Nuclear Waste Management Facilty Pipe Leaks



Operations began in the Nuclear Waste Management Facility, Bldg. 830, in 1963 with the opening of the High Intensity Radiation Development Laboratory. The Radioactive Waste Research Program was also located within the facility. Hot cells and associated laboratories were used to fabricate high intensity Cobalt-60 sources for food irradiation programs. The cells have also been used for the cutting, milling, and evaluation of radioactively contaminated and activated material and components from commercial nuclear power plants.

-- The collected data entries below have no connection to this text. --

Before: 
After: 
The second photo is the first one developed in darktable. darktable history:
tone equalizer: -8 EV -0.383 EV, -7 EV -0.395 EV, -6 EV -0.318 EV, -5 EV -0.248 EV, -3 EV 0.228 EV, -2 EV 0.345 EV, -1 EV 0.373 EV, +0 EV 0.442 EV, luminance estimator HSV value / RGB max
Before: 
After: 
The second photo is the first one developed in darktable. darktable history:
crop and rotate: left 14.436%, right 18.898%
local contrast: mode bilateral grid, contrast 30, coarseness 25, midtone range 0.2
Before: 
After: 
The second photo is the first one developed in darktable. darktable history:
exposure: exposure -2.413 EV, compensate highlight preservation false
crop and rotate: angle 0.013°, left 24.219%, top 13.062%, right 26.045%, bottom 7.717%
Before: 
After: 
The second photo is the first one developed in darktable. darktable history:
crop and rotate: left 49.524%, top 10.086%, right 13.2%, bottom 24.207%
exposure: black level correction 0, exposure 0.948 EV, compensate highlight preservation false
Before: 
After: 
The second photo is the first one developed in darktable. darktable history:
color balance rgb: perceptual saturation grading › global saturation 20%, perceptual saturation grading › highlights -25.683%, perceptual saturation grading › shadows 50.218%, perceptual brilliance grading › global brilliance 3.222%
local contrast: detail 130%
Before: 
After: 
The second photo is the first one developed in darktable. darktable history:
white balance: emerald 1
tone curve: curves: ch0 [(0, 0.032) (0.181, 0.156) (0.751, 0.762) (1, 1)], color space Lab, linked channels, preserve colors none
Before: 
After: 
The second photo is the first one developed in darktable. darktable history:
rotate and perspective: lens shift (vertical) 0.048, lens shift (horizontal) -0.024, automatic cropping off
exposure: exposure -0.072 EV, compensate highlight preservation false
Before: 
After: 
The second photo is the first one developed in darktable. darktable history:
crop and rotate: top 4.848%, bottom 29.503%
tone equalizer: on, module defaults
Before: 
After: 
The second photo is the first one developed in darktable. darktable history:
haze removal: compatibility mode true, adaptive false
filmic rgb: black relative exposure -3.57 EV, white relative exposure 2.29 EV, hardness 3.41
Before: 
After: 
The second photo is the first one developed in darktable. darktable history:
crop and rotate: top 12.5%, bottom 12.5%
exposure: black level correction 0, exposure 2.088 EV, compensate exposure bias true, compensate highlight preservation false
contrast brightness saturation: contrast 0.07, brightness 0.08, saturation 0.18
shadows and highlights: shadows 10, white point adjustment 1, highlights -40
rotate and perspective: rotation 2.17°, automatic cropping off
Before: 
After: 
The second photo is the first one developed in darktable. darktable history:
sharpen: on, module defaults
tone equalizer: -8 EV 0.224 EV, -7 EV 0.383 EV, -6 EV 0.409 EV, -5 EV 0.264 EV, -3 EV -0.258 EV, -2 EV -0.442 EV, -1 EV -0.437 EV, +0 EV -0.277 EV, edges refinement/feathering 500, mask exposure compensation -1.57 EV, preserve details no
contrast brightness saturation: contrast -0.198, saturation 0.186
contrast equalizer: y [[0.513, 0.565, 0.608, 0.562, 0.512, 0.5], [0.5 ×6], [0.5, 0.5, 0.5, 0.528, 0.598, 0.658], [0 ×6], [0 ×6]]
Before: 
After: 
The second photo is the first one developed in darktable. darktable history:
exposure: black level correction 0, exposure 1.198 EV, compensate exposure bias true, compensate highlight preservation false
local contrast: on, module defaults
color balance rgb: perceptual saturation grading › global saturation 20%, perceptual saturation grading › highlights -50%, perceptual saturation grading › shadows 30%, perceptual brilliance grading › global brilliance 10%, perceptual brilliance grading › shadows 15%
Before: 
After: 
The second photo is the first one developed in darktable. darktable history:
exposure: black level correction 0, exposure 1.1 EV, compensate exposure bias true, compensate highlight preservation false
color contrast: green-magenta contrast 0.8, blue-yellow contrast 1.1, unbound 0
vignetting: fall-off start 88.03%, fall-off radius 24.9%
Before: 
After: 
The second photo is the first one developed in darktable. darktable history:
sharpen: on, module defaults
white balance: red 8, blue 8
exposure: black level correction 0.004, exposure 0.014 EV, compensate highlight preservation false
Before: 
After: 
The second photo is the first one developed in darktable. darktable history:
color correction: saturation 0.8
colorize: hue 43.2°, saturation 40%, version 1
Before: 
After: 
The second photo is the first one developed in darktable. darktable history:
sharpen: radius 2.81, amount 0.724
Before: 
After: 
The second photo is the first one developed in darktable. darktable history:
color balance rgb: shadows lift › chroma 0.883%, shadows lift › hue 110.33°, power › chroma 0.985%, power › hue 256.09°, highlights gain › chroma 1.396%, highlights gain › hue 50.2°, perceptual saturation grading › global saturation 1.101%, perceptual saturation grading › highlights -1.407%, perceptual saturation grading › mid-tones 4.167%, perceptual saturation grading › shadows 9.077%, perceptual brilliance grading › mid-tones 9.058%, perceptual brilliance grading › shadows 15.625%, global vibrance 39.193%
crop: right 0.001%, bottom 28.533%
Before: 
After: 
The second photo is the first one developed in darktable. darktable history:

Leak tests conducted in 1986 and 1987 revealed a leak in the transfer line located between the High Intensity Radiation Development Laboratory and two 1,000 gallon underground storage tanks (USTs). The leak resulted in radionuclide contamination of the soils adjacent to the line and low levels of Cobalt-60 were detected in nearby groundwater monitoring wells.

Remedial Action

The USTs were removed from service in 1986. The contaminated soils along the transfer line were excavated in September and October 1988. The underground storage tanks were completely pumped out in November 1994, and the tanks, valve pit pipes, and additional contaminated soils were removed in 1999. The Cobalt-60 source in the building was removed in March 2000 when the Gamma Irradiation Facility was decommissioned.

The cleanup was handled under Areas of Concern (AOCs) 11, 12, and 16R and under Operable Units II/VII and OU III.